Articolo tratto da “DINAMOpress” in virtù di un accordo di collaborazione (https://www.dinamopress.it/news/usa-al-bivio-8-i-sindacati-alla-corte-di-trump/).
Per chi segue la politica americana da questo lato dall’Atlantico deve avere fatto una certa impressione e posto più di qualche interrogativo vedere durante la prima giornata della convention repubblicana a Milwaukee lo scorso 15 luglio intervenire (con il discorso più lungo della serata e in prime time) un sindacalista importante come Sean O’Brien, presidente dell’International Brotherhood of Teamsters.

____________________

Problema assegnato 1:
Rispondi alle domande seguenti usando l'estratto.
(a) Da quale testata è tratto l'articolo?
(b) In quale città si è tenuta la convention repubblicana?
(c) Di quale organizzazione è presidente Sean O'Brien?
Problema assegnato 2: Elenca tutti i nomi propri di persone, luoghi, testate e organizzazioni che compaiono nell'estratto.

Dati grezzi:
____________________

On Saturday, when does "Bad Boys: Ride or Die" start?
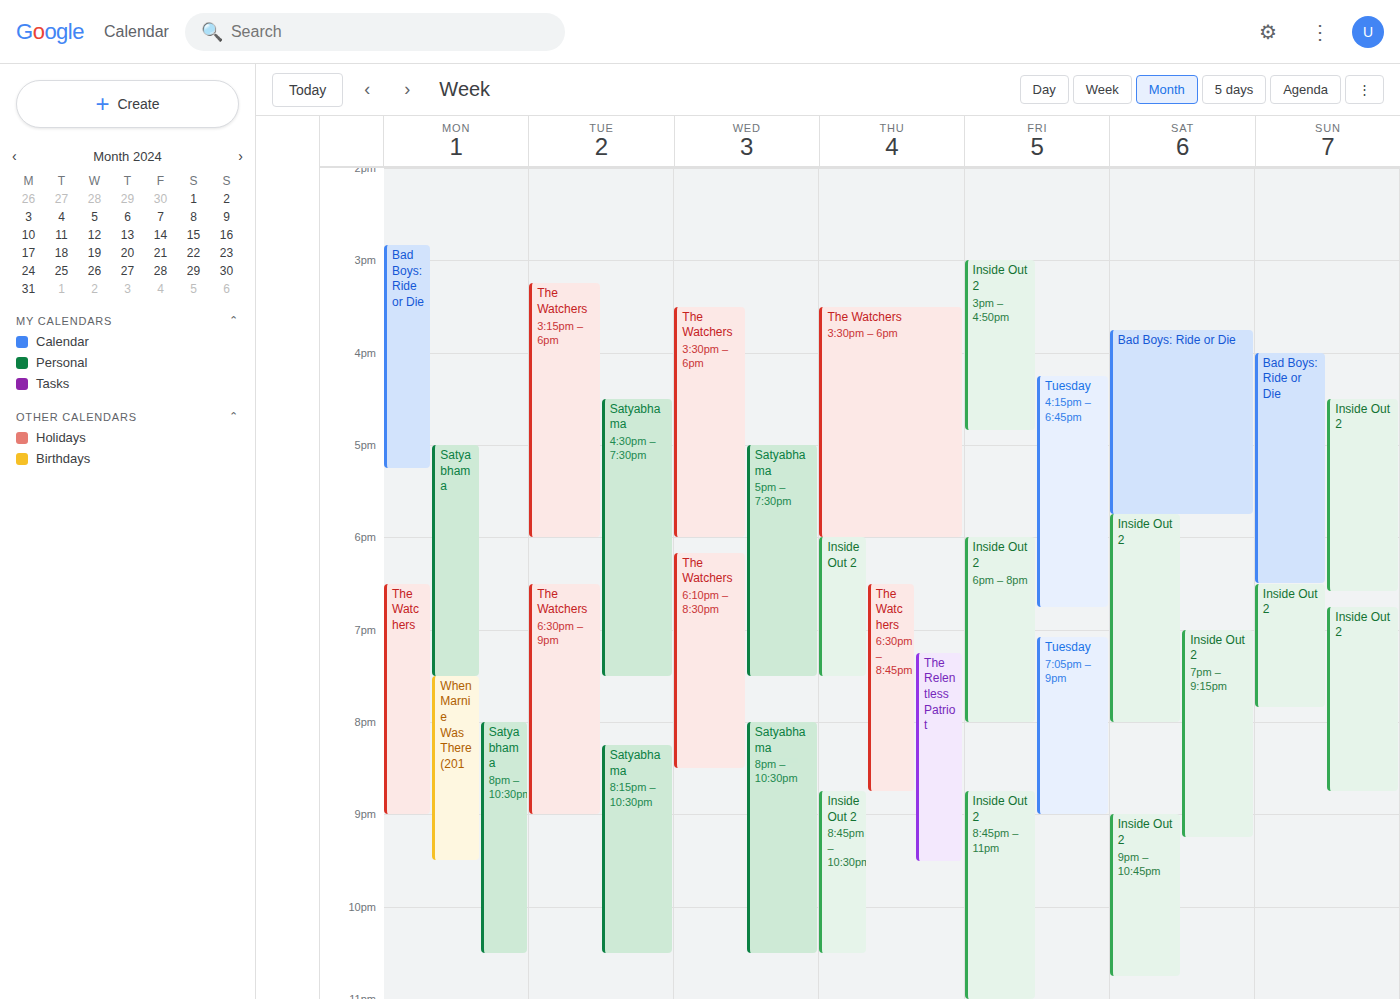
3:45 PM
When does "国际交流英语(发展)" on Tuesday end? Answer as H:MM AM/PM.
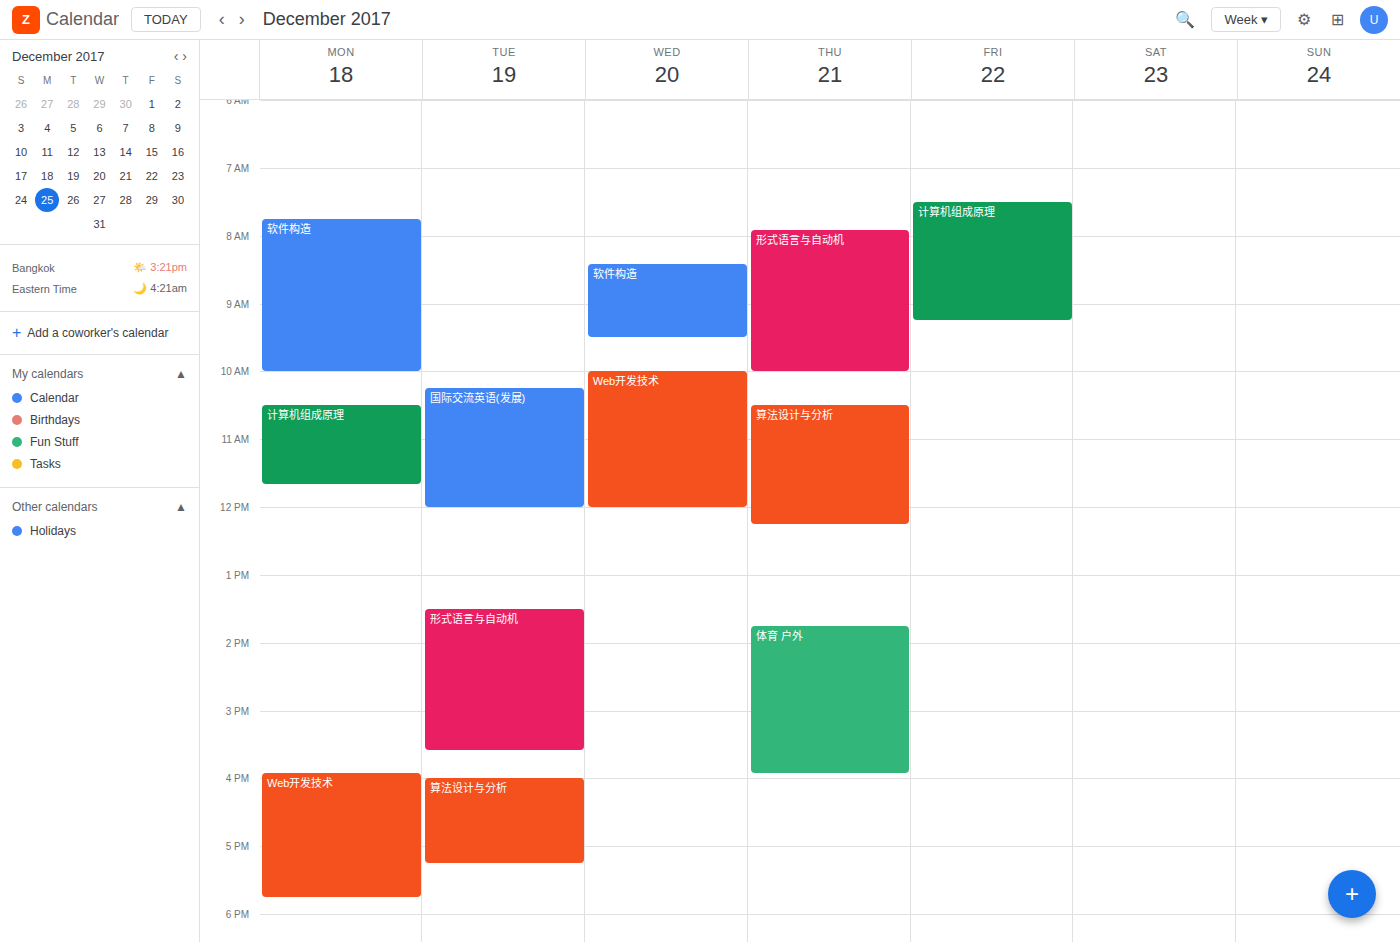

____________________

Risultato completo 1:
(a) DINAMOpress
(b) Milwaukee
(c) International Brotherhood of Teamsters

Risultato completo 2: DINAMOpress, Atlantico, Milwaukee, Sean O'Brien, International Brotherhood of Teamsters